Instrução escrita A – No editorial sobre Lula e a inflação, qual foi o aumento do café torrado segundo o levantamento da Abras?
Instrução escrita B – Retome o editorial sobre Lula e a inflação a partir da última frase apresentada e escreva a continuação.

07/02/2025

Lula razoavelmente perdido – Editorial O Estado de S.Paulo

Lula razoavelmente perdido – Editorial O Estado de S.Paulo

Em discurso desconectado da realidade, presidente diz que inflação está ‘razoavelmente controlada’ e insinua intenção de desmontar a ‘arapuca’ que o BC armou para seu governo.

 

A retomada do circuito radiofônico de Lula da Silva é, sem dúvida, parte da estratégia para tentar estancar a queda de popularidade. Mas as primeiras entrevistas do ano mostram o presidente perdido ao avaliar a inflação, o problema que atualmente mais aflige a população. A tática tem sido a de terceirizar responsabilidades, com argumentos que colocam o governo como vítima da alta de preços, e não como um de seus principais causadores, numa narrativa absolutamente desconectada da realidade.

 

Primeiro, a ouvintes de Minas Gerais, Lula buscou passar a ideia de que o governo leva “muito a sério” a inflação, que, segundo ele, “está razoavelmente controlada”. No dia seguinte, para rádios baianas, jogou a culpa do descontrole dos preços sobre o Banco Central (BC), acusando a gestão passada da instituição – sob o comando de Roberto Campos Neto – de ter armado “uma arapuca” para seu governo. Essa armadilha, segundo o petista, não pode ser desmontada “de uma hora para outra”.

 

Difícil convencer a audiência de que a inflação está “razoavelmente controlada” diante do avanço dos preços de alimentos.

 

Levantamento divulgado no fim de janeiro pela Associação Brasileira de Supermercados (Abras) mostrou aumentos significativos em itens como leite longa vida (18,83%), carne (25,25%), óleo de soja (29,22%) e café torrado (39,6%). Todos esses produtos integram a cesta básica, ou seja, ao menos em teoria são imprescindíveis a todas as famílias.

 

Tampouco é irretorquível o discurso sobre a seriedade com que o governo Lula da Silva trata a estabilidade inflacionária. Por óbvio, efeitos climáticos extremos têm prejudicado a agricultura e a pecuária com reflexos nos preços, mas considerável parcela dessa escalada se deve, como é notório, a uma demanda que cresce acima da capacidade econômica do País. Esse sobreaquecimento, por sua vez, é causado por políticas de governo sustentadas na expansão de gastos e no incentivo desmesurado ao crédito.

 

Lula diz que sua preocupação maior é evitar que o preço dos alimentos “prejudique o povo” e, para que isso não aconteça, tem feito “reuniões sistemáticas com os setores”. Ora, qualquer consumidor sabe que a inflação dos alimentos é sentida mais fortemente pela população mais carente, que despende maior parcela do orçamento mensal para custear a alimentação. E não serão reuniões com varejistas ou agricultores que derrubarão preços. Afinal, não há como o governo intervir em preços livres, e o passado recente demonstrou da pior forma para o consumidor a ineficácia de congelamentos.

Dados brutos –
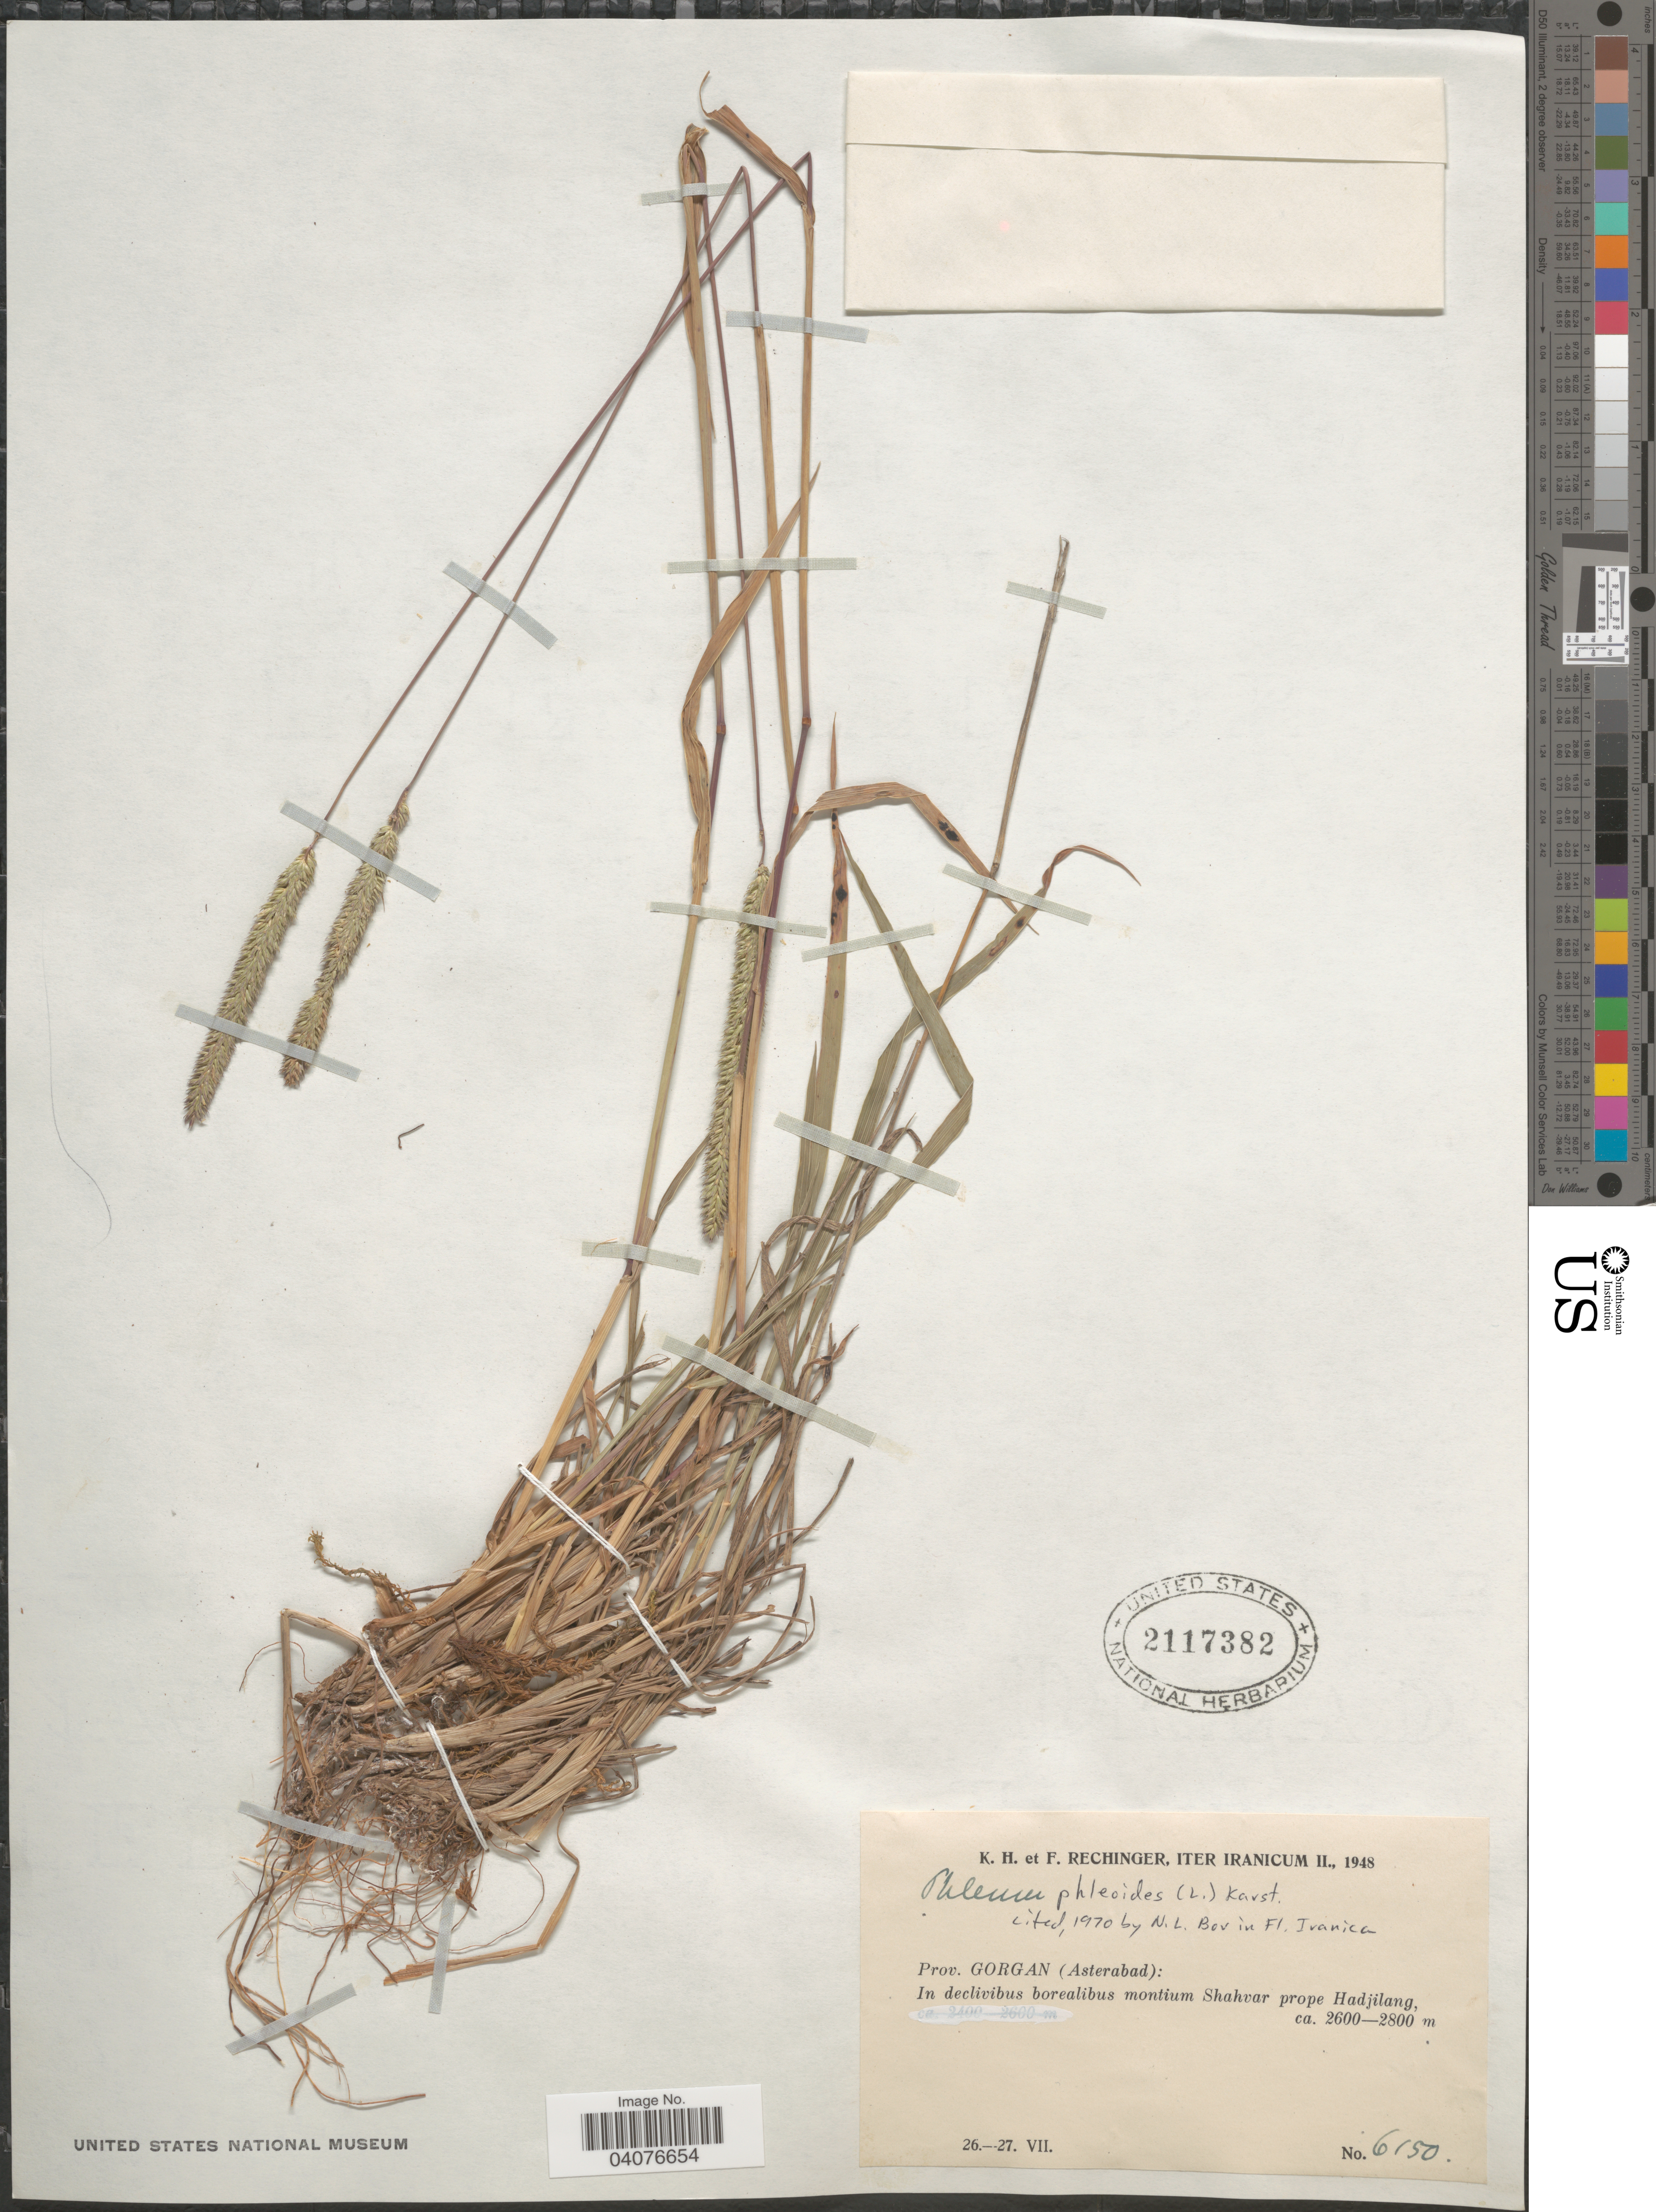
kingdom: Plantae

* * *

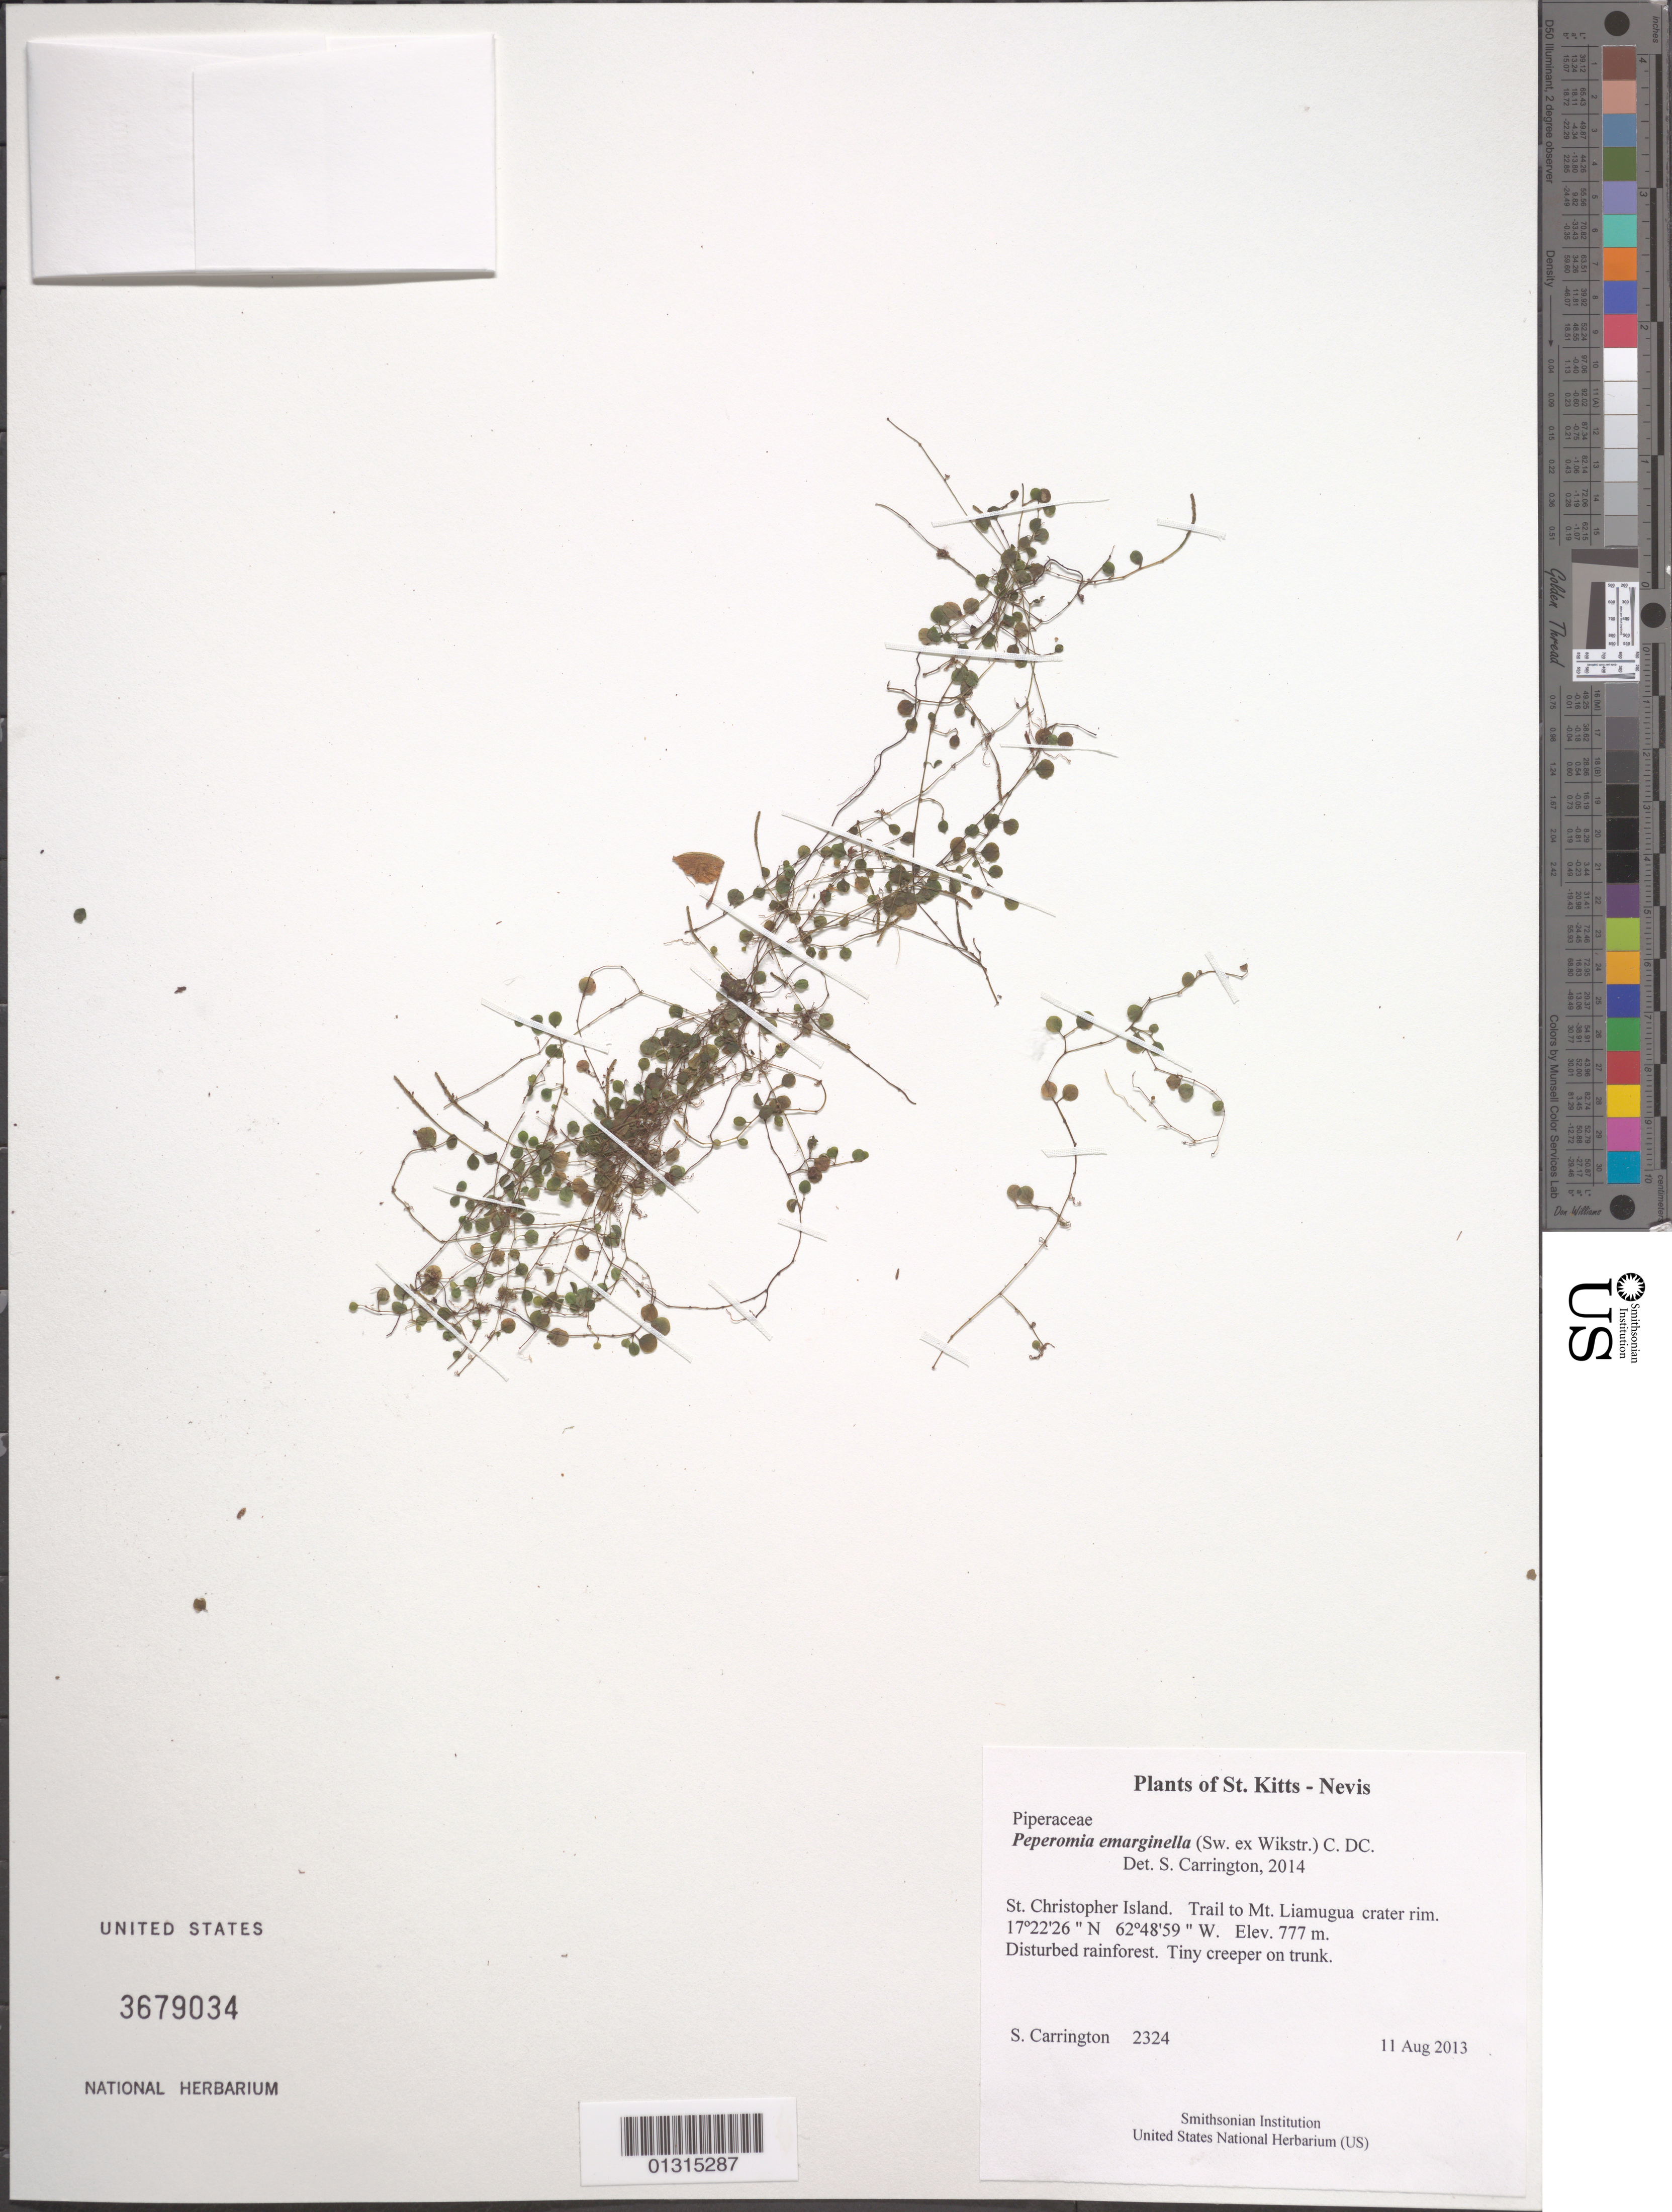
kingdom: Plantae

Resposta da tarefa A – O café torrado subiu 39,6%.

Resposta da tarefa B –
 

Ao governo Lula da Silva cabe, principalmente, o respeito à responsabilidade fiscal, que parece se distanciar do Planalto na proporção inversa à proximidade das eleições de 2026. O presidente fala em “compensação” caso o reajuste dos combustíveis – que também têm preços livres e deveriam ser ditados por critérios de mercado – tenha impacto sobre os preços de transporte e alimentos. Vende um discurso vazio, como se tivesse o poder de evitar o repasse do aumento de gasolina e diesel aos transportes e às cargas conduzidas por caminhões.

 

O maior problema é que Lula enxerga o que quer enxergar e parece acreditar no dom de fazer com que o eleitorado veja o cenário sob a mesma ótica. “A economia está bem, o emprego está crescendo, massa salarial crescendo, coisas estão crescendo”, afirmou. O resultado imediato da política expansionista foi, de fato, o crescimento do Produto Interno Bruto (PIB) e do emprego, mas indicadores recentes começam a apontar para a perda de fôlego, tanto que o temor de retração da economia já entrou no radar para 2025 e 2026.

 

Entre as “coisas que estão crescendo” Lula poderia incluir a dívida pública federal, que no ano passado chegou a R$ 7,3 trilhões, aumento de 12,2% em relação ao fim de 2023, sem contar a correção da inflação. O esforço para conter a inflação ficou por conta apenas do Banco Central, alvo de críticas do presidente por elevar juros com o único intuito de conter a inflação – esta sim uma arapuca capaz de minar a popularidade de qualquer governo (Estadão, 7/2/25)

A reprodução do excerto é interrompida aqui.